Exercise data Block Start

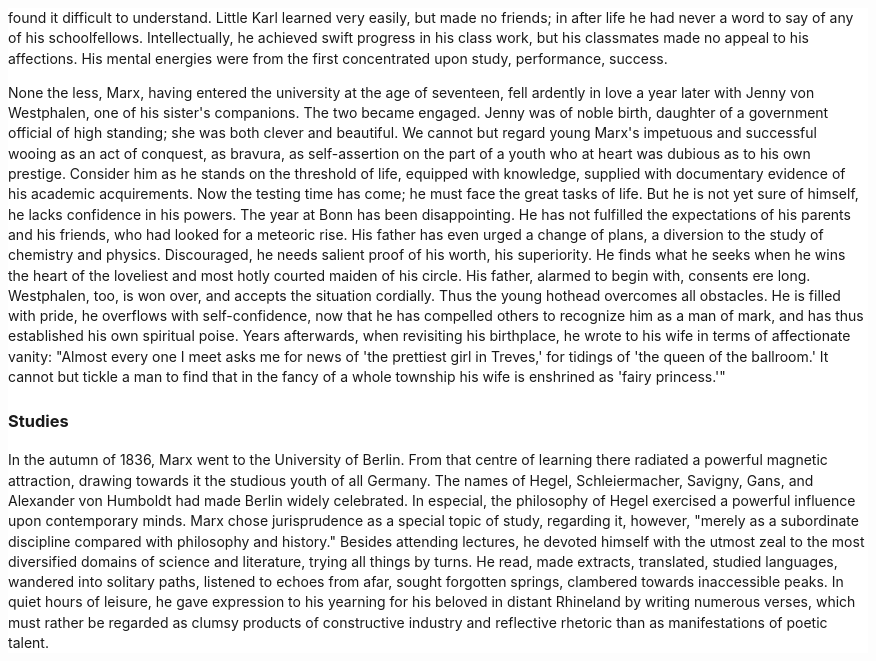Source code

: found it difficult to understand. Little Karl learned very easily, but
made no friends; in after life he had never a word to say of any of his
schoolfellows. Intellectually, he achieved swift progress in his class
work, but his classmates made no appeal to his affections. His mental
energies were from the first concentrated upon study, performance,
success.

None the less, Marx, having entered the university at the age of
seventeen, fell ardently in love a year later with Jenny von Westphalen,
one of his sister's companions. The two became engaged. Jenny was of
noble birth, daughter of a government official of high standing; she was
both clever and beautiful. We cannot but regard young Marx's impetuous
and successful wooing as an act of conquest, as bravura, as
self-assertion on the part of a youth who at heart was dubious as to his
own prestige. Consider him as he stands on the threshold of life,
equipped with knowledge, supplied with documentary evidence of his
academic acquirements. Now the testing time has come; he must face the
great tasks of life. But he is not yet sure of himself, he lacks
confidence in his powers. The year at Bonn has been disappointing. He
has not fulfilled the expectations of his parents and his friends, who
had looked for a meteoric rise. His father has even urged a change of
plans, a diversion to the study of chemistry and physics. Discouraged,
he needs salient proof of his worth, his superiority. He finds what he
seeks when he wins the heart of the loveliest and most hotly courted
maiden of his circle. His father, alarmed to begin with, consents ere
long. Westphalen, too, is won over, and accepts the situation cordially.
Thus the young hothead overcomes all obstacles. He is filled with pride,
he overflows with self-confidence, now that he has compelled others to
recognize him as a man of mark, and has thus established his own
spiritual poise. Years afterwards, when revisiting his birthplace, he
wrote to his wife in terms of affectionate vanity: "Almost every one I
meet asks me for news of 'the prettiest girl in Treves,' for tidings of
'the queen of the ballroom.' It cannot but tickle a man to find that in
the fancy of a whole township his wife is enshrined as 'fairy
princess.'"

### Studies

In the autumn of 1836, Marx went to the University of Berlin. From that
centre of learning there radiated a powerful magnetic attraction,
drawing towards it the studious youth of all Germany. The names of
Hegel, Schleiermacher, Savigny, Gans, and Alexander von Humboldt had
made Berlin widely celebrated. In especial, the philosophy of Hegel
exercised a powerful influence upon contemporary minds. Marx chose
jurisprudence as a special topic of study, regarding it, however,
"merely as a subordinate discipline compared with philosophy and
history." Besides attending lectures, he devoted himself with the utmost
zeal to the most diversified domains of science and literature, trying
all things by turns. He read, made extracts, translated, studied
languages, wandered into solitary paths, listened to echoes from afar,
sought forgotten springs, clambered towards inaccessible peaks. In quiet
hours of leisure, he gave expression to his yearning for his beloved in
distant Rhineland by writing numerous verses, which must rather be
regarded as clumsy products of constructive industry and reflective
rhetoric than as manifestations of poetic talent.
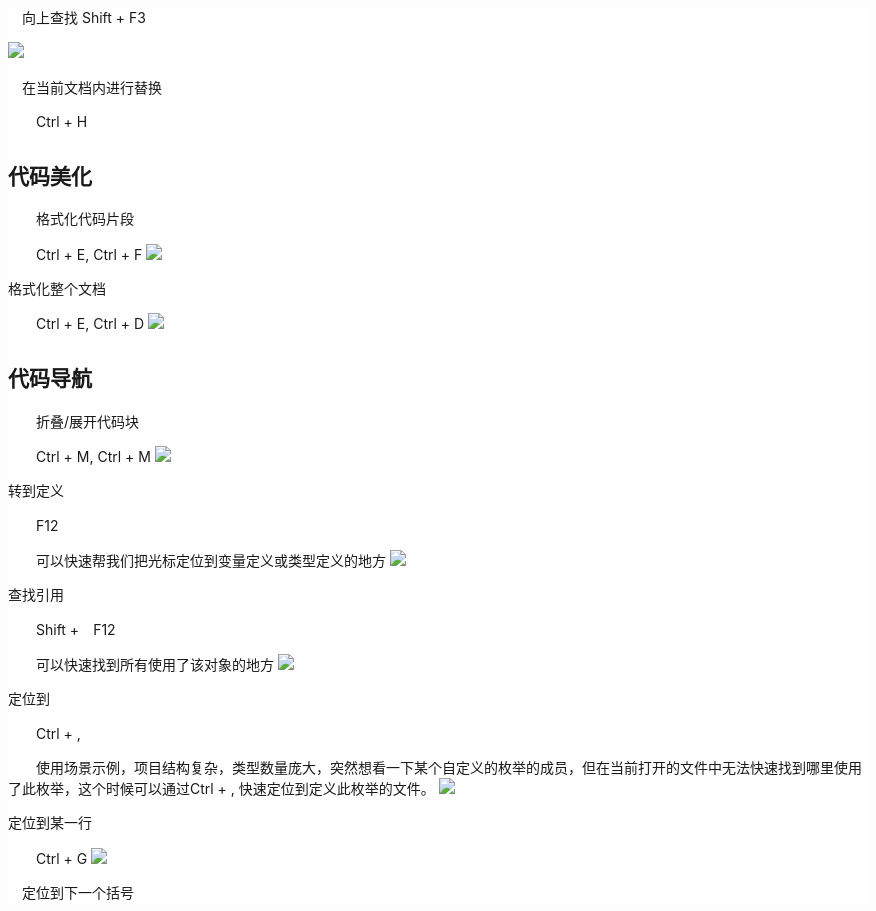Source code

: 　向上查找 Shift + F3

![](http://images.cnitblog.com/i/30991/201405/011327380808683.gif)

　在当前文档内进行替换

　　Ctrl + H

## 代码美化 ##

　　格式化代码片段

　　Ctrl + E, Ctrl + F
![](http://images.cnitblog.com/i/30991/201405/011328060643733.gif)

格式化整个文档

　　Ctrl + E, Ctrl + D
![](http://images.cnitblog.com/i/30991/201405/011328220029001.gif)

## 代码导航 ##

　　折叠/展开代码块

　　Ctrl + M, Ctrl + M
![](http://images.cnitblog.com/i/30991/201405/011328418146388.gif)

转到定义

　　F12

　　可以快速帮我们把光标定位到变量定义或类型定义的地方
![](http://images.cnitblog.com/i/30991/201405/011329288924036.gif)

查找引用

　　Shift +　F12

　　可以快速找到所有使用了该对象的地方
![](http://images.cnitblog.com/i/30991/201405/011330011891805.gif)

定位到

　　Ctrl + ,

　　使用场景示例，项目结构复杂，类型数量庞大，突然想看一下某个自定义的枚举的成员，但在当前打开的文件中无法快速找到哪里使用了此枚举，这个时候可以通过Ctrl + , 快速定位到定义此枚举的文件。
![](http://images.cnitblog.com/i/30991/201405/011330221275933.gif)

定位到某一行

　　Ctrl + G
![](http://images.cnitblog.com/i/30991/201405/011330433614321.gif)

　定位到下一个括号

Exercise data Block End
Exercise data Block Start

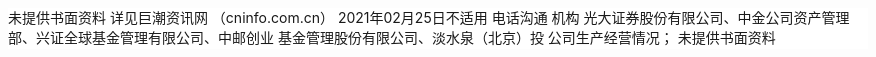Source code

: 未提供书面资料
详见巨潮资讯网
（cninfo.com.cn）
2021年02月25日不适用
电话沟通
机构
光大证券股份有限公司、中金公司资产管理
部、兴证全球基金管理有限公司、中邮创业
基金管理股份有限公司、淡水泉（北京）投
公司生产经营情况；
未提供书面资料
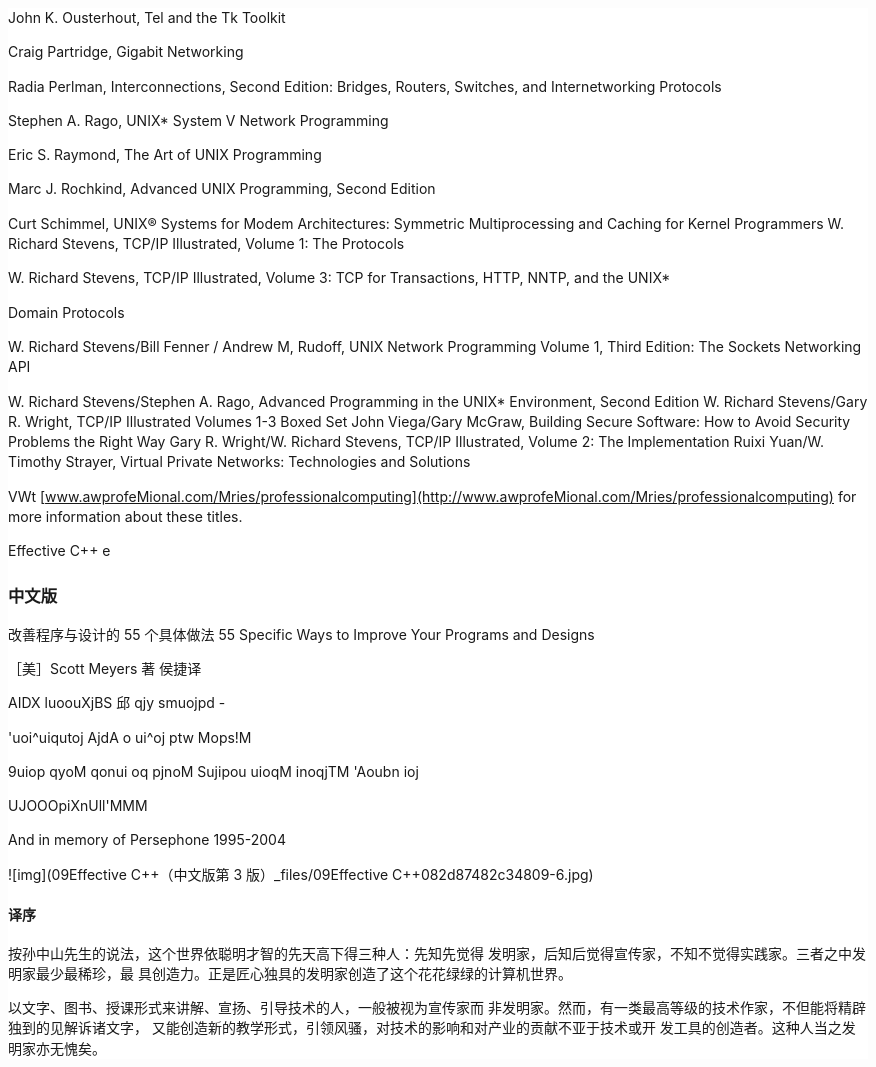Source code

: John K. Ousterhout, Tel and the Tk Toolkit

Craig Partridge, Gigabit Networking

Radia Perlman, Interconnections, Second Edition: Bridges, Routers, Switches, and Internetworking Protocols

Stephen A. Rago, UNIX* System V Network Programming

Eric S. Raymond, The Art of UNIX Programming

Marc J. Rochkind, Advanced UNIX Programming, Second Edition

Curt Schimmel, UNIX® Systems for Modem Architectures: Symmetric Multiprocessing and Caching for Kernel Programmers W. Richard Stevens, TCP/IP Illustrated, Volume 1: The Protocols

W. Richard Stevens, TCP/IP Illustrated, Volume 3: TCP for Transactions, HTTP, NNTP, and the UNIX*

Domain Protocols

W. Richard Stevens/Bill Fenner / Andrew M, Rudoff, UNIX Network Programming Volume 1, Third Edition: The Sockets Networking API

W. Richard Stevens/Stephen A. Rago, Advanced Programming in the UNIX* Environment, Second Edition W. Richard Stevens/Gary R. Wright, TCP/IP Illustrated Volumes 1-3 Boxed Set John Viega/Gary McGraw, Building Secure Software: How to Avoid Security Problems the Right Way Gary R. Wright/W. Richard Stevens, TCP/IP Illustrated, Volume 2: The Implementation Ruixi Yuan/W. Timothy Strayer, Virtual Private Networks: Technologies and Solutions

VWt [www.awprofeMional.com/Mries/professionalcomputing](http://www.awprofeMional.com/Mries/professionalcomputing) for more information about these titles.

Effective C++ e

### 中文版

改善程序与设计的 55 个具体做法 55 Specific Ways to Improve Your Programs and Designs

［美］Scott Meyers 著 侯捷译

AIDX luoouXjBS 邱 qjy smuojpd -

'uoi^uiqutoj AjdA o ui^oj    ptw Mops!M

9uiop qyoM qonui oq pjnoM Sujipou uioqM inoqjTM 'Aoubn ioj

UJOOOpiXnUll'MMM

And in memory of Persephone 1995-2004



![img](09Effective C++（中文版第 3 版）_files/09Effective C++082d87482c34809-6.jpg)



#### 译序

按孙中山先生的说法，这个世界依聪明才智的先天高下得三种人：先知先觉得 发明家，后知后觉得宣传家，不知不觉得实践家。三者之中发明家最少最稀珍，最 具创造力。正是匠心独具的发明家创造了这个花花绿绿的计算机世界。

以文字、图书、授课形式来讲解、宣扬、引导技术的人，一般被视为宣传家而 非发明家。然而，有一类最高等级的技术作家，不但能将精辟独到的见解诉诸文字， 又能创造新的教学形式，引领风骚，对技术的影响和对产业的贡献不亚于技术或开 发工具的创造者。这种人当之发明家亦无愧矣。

Exercise data Block End

◆ What is required ◆
Retype the entries above exactly, but only from the line containing "None the less, Marx, having" through the line containing "self-assertion on the", both included.

◆ Result for this task ◆
None the less, Marx, having entered the university at the age of
seventeen, fell ardently in love a year later with Jenny von Westphalen,
one of his sister's companions. The two became engaged. Jenny was of
noble birth, daughter of a government official of high standing; she was
both clever and beautiful. We cannot but regard young Marx's impetuous
and successful wooing as an act of conquest, as bravura, as
self-assertion on the part of a youth who at heart was dubious as to his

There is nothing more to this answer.